The consoling idea of creating hyper-intelligent AI is that we could still manage to contain it within some compound, some “black box”, the way we keep whatever is in Area 51 tightly under wraps.
Eliezer Yudkowski disabused his skeptics — people who would be publically humiliated if they lose — of the belief that they would keep the AI in the box. He showed us that an AI would be let out into the world, Ex Machina style.
We don’t know what Yudkowski said to them. Both sides agreed to secrecy as part of the condition. We only know the result:
Victory goes to the AI player.
Don’t think you could be persuaded to open the box and release an AI?
Some people argue that AI can only mimic human thoughts and behavior but it can never truly become conscious.
But So What?
I don’t know of anyone in the field who argues that consciousness has already been achieved, but yet AI already doesn’t have to possess consciousness in order to beat the best human minds who have spent decades honing their craft, in games like Chess, Go, and warfare.
It doesn’t have to be conscious to debate. Someday soon, AI will be a better negotiator than even your lawyer, let alone yourself.
The bandwidth of our public discourse is currently devoted to preoccupations about politics, race, class, nationality, ethnicity, gender, sexual orientation, religion, and everything else. And yet we are all humans. The differences between us are trivially small compared to the differences between life and unlife.
The algorithms are beating us at virtually everything. And now they can even write their own code. What does that mean for us? What does a just society look like when the machines are better than us at most of the services we exchange with one another to earn a living?
What will a just society look like when decades of experience and training can be surpassed by a few short weeks of machine learning?
So What Now?
It’s obvious that the application of AI will result in massive job loss for humans. What is not so obvious to you may be the fact that most jobs are unnecessary, and exist only due to a lack of imagination by people who create them.
Imagine a world where every need is easily satisfied with no effort. Most of the jobs you have now, and those that will be created in the future would simply vanish.
Think about what you do at work. Consider how much of it is really necessary, or even important.
When AI is ubiquitous, most of the services people will need from each other won’t be performed by humans. You could go weeks without ever having any human interaction.
Just think about the last time you went to the store. You could have sent an AI for your groceries, which would have been delivered by another AI. Then, there’s all those online services that can be provided much easier and faster by a computer than humans.
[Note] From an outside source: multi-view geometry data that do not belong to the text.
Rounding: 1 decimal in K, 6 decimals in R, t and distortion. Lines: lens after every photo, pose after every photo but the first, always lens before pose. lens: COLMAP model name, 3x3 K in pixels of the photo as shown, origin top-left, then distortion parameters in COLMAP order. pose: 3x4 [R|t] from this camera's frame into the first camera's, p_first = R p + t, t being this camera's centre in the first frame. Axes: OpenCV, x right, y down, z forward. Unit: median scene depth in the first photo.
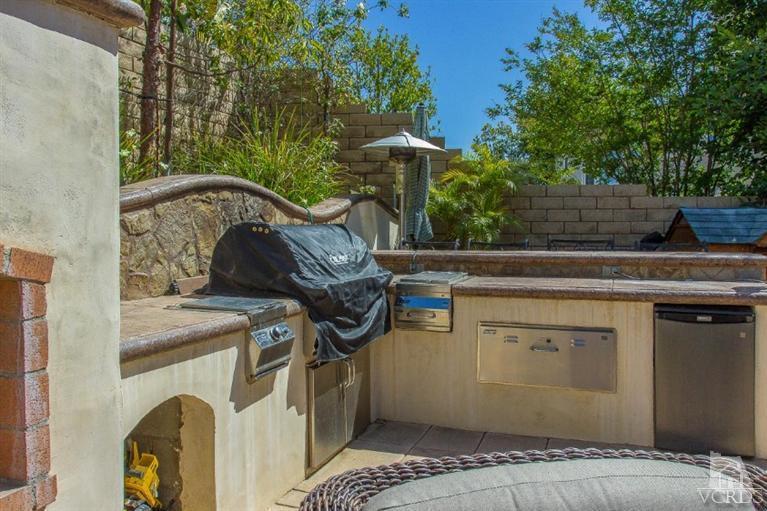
lens RADIAL K [[626.3, 0, 386.1], [0, 626.3, 252.1], [0, 0, 1]] dist [-0.032861, 0.024515]
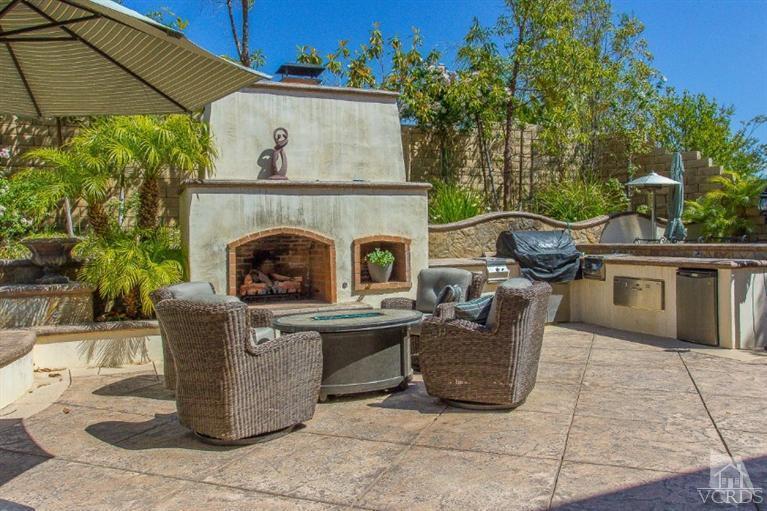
lens RADIAL K [[626.3, 0, 388.3], [0, 626.3, 253.2], [0, 0, 1]] dist [-0.032861, 0.024515]
pose [[0.690646, 0.013555, -0.723066, 1.183563], [-0.014727, 0.999881, 0.004677, 0.037570], [0.723043, 0.007418, 0.690763, -1.046862]]
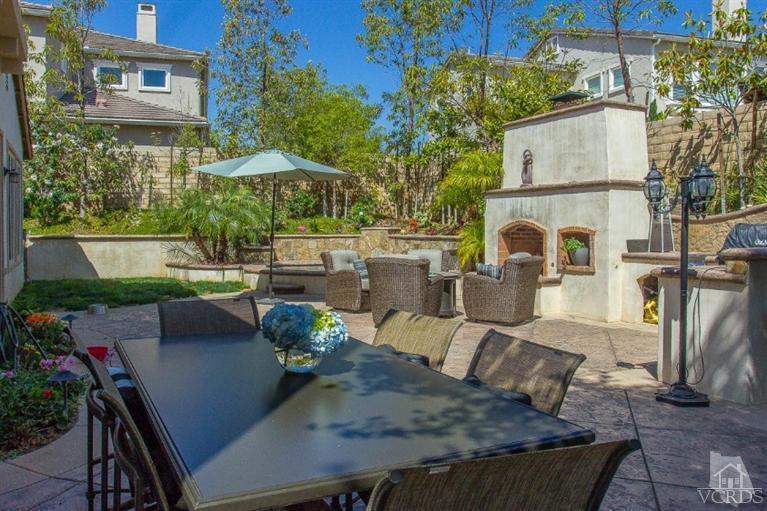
lens RADIAL K [[626.3, 0, 386.5], [0, 626.3, 251.0], [0, 0, 1]] dist [-0.032861, 0.024515]
pose [[-0.664224, 0.036414, -0.746646, 1.982146], [-0.023043, 0.997341, 0.069140, -0.063129], [0.747178, 0.063129, -0.661619, 1.309950]]
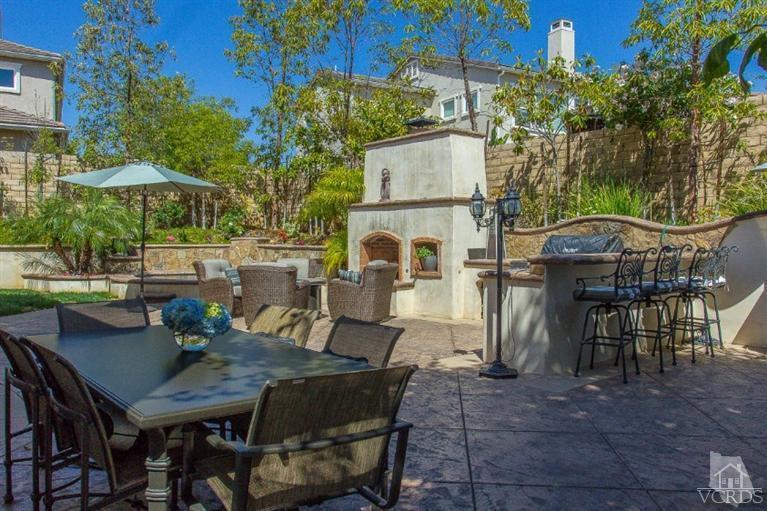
lens RADIAL K [[626.3, 0, 393.8], [0, 626.3, 261.4], [0, 0, 1]] dist [-0.032861, 0.024515]
pose [[-0.485634, 0.040553, -0.873221, 2.179574], [-0.031312, 0.997475, 0.063737, -0.072442], [0.873601, 0.058295, -0.483139, 1.470580]]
There is no need for humans to do routine jobs. The only thing that will prevent AI from replacing humans in most jobs is short-sightedness.
Endgame
The entire previous section was written by AI.
The voice is AI narrated too, for good measure.
If you think the things they’re talking about on the news are the biggest issues our society needs to be debating, think again.
We’re out of time to “learn how to live together as brothers”. We know how. As Marcus Aurelius put it so many generations ago, “Waste no more time arguing what a good man should be. Be one.”
We cannot afford to pretend to be confused about how to treat one another. The future is already here. It can be heaven, or it can be hell, but things will never be the same.